Excerpted text:
In “The Black Finger” poem the narrator is describing this beautiful vision that he or she is seeing yet is questioning why it is black and why it is pointing upwards. I think the narrator is describing a black person, I’m thinking a woman because of the other adjectives that are used, but speaking from and demonstrating the viewpoints of a white voyeur. The narrator is seeing something beautiful happening, an event that is literally unfolding before him or her and I think the person is questioning “why are you black” like dealing with ideals about race and Eugenics like why does this finger, why was this beautiful person born black. The question about the finger pointing upwards makes it as though this white spectator is seeing the unfolding of black people during the great migration and their quest for self worth and dignity in their struggle for equality and upward mobility. I think questioning why the finger is pointing upwards is resonant with a white person asking why this great migration is taking place and why black people are trying to improve their lives and “move on up” yet recognizing that this is a beautiful and important thing.

Aim of the exercise:
Answer these questions from the commentary on "The Black Finger" poem.
(a) What two things does the narrator question about the vision?
(b) Whose viewpoint does the writer say the narrator demonstrates?
(c) What historical event does the writer link to the finger pointing upwards?

[Stored data entries]

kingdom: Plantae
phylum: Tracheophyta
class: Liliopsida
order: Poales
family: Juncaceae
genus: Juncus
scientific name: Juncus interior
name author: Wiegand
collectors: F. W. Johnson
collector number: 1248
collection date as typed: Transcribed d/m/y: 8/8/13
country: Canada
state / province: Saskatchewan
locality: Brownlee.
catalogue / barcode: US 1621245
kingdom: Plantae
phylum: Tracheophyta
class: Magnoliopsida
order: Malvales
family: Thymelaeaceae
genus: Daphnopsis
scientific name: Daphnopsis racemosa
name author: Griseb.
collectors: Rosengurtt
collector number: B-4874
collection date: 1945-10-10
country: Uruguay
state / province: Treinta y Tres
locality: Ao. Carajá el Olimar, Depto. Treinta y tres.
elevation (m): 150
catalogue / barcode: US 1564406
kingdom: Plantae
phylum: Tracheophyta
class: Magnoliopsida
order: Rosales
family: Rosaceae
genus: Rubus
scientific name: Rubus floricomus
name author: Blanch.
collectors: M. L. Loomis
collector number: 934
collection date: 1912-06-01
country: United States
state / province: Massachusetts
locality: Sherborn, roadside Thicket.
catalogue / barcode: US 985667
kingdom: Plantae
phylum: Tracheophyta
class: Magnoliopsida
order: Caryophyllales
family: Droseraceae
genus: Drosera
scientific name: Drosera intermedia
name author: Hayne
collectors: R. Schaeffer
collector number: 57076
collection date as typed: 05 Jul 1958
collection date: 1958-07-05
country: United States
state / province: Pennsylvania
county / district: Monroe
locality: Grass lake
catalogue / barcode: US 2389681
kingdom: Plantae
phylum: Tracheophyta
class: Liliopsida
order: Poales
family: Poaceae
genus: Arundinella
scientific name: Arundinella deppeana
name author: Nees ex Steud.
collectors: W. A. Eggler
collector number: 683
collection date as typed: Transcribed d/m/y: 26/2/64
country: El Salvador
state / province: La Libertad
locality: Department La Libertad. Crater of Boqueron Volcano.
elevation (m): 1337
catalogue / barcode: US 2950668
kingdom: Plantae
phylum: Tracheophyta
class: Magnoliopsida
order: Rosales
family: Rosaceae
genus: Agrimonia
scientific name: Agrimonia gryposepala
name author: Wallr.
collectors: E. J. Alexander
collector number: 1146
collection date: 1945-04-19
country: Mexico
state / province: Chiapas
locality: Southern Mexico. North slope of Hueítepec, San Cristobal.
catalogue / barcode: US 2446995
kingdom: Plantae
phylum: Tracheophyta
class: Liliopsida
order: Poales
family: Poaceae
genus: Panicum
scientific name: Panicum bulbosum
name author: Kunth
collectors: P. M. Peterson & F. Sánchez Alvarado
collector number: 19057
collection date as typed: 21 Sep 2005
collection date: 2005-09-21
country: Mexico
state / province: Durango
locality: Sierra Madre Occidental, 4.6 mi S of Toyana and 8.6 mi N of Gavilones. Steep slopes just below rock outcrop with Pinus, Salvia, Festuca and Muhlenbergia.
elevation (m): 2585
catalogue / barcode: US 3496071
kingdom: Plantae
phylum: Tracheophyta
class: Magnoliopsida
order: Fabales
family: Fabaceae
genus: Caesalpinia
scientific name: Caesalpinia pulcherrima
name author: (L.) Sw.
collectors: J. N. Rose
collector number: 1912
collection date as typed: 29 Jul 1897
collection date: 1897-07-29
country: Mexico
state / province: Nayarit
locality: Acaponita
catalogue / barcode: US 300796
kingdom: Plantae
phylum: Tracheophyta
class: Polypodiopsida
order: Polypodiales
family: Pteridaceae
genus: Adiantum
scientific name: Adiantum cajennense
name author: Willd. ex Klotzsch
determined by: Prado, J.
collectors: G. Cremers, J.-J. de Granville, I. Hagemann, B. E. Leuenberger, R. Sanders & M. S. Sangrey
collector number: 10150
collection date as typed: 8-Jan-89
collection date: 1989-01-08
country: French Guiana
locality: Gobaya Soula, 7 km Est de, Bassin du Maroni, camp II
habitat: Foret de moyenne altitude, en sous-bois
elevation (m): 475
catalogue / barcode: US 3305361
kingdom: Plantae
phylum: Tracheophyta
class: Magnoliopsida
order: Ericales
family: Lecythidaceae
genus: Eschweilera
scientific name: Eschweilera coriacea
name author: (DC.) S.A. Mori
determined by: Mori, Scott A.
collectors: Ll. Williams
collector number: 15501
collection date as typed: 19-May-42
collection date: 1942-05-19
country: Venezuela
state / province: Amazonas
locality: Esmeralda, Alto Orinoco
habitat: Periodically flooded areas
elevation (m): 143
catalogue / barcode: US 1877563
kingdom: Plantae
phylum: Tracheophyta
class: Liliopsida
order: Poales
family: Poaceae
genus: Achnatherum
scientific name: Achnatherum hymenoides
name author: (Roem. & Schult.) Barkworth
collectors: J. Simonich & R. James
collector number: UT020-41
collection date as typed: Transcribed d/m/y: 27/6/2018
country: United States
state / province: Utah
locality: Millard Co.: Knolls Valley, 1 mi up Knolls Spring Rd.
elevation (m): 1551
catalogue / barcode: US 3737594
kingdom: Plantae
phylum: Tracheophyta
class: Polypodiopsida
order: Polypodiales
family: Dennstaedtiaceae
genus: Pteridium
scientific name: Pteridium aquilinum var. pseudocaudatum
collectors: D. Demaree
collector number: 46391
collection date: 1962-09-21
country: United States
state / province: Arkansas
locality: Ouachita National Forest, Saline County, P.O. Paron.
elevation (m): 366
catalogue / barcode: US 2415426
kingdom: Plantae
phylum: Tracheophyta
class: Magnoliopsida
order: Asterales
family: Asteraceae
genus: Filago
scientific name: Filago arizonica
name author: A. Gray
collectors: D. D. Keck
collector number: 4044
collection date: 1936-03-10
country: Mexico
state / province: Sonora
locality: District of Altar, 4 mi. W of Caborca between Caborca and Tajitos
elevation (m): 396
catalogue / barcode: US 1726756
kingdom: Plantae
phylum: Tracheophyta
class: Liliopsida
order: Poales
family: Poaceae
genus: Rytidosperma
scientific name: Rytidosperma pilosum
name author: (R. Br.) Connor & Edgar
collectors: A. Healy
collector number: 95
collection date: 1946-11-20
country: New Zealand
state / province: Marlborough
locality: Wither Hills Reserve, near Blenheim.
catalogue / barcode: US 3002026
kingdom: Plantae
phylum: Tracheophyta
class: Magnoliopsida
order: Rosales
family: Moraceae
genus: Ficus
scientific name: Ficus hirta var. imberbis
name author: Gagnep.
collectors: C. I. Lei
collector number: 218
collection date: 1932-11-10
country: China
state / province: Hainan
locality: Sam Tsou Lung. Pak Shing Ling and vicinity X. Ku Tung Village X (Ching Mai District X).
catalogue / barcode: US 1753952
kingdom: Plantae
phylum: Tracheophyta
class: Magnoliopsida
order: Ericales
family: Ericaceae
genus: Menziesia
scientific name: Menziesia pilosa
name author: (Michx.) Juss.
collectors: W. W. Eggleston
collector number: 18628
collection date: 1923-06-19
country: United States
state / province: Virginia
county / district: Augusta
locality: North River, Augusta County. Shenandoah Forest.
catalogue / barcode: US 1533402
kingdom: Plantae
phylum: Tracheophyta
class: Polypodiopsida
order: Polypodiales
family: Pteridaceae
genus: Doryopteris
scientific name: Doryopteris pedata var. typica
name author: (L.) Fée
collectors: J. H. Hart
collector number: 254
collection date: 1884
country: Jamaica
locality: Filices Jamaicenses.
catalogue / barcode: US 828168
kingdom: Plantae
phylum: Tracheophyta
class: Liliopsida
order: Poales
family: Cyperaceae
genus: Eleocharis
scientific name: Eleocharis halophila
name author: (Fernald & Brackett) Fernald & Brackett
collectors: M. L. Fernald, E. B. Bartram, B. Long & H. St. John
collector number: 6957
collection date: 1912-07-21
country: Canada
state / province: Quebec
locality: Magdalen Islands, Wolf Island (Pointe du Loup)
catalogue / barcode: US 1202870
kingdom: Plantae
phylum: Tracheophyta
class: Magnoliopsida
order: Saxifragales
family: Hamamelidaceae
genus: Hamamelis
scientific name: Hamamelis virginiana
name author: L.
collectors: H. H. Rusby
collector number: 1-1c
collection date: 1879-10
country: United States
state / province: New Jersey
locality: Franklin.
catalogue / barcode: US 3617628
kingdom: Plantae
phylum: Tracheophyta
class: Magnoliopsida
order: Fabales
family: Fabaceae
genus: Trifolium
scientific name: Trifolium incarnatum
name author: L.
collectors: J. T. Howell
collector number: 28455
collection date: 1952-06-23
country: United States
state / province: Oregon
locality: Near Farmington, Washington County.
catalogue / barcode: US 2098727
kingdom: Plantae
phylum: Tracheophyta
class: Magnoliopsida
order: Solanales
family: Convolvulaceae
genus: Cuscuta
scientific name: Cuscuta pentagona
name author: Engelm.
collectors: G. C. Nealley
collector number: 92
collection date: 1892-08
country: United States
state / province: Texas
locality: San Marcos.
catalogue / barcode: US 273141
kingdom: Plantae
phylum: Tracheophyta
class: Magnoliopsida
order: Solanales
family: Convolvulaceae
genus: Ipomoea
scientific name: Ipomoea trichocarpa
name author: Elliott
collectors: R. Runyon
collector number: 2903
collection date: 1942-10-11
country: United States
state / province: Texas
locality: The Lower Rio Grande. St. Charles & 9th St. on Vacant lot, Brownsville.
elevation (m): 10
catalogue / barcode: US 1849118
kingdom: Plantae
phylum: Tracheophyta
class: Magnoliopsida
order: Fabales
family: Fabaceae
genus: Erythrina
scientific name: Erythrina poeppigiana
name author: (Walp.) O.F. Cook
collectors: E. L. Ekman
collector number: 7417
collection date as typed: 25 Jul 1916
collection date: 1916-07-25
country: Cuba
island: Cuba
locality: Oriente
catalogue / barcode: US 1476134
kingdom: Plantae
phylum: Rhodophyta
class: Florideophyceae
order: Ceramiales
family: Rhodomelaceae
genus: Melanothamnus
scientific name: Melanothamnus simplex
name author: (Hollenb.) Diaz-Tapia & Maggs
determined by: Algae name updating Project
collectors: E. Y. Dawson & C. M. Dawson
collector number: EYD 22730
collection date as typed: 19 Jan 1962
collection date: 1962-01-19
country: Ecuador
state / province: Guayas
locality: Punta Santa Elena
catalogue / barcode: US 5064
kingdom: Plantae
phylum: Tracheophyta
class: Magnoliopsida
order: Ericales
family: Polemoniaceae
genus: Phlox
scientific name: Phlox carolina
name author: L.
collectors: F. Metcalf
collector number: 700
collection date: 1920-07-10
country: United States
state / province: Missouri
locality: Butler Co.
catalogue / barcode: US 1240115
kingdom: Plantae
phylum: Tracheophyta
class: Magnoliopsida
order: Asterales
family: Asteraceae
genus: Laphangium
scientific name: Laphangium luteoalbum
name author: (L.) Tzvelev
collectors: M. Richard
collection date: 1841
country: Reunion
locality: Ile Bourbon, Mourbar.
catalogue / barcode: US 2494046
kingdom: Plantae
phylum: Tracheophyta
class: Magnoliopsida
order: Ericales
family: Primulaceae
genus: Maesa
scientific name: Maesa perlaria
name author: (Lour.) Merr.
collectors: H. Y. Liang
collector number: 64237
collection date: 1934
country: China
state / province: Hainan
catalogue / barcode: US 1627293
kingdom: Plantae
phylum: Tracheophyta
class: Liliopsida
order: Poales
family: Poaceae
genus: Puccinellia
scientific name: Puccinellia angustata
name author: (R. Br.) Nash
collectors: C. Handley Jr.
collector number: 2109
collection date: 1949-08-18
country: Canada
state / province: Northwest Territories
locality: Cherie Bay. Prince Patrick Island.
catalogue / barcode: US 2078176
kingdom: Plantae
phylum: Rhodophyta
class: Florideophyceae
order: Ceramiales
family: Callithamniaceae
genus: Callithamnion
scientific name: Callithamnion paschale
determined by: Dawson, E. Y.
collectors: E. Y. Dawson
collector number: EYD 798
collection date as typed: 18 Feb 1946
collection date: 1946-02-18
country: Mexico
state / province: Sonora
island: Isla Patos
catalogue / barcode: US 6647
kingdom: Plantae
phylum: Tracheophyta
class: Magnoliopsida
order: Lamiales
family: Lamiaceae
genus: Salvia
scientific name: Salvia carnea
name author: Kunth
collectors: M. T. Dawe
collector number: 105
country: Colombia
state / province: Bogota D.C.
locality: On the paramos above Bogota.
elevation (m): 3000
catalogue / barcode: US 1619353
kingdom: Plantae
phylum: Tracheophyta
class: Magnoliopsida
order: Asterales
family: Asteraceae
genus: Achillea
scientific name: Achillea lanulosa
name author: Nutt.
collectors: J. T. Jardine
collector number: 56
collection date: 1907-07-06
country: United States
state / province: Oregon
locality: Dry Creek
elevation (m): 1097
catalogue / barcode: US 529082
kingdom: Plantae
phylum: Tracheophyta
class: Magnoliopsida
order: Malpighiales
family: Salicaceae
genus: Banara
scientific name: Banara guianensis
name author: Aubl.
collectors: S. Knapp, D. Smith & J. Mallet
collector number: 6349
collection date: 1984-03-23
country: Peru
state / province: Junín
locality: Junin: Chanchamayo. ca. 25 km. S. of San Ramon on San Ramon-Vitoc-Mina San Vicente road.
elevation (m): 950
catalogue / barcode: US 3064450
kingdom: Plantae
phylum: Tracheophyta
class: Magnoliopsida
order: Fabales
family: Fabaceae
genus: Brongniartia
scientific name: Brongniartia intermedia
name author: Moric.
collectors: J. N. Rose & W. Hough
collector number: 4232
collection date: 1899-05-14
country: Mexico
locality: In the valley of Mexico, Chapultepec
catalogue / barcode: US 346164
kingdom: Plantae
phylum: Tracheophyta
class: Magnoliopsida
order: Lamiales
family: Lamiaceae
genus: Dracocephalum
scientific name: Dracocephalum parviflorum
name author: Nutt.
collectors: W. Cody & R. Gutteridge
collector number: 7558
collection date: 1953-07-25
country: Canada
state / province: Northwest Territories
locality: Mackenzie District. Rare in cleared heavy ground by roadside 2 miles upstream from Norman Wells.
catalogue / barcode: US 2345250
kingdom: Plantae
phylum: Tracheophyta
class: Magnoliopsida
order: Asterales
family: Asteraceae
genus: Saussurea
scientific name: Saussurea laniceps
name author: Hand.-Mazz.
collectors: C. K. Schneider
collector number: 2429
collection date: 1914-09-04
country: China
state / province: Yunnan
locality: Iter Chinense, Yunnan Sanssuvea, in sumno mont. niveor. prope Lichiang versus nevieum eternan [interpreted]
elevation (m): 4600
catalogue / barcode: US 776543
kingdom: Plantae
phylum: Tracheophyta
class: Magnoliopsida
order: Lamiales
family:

The answer:
(a) Why it is black and why it is pointing upwards.
(b) That of a white voyeur.
(c) The great migration.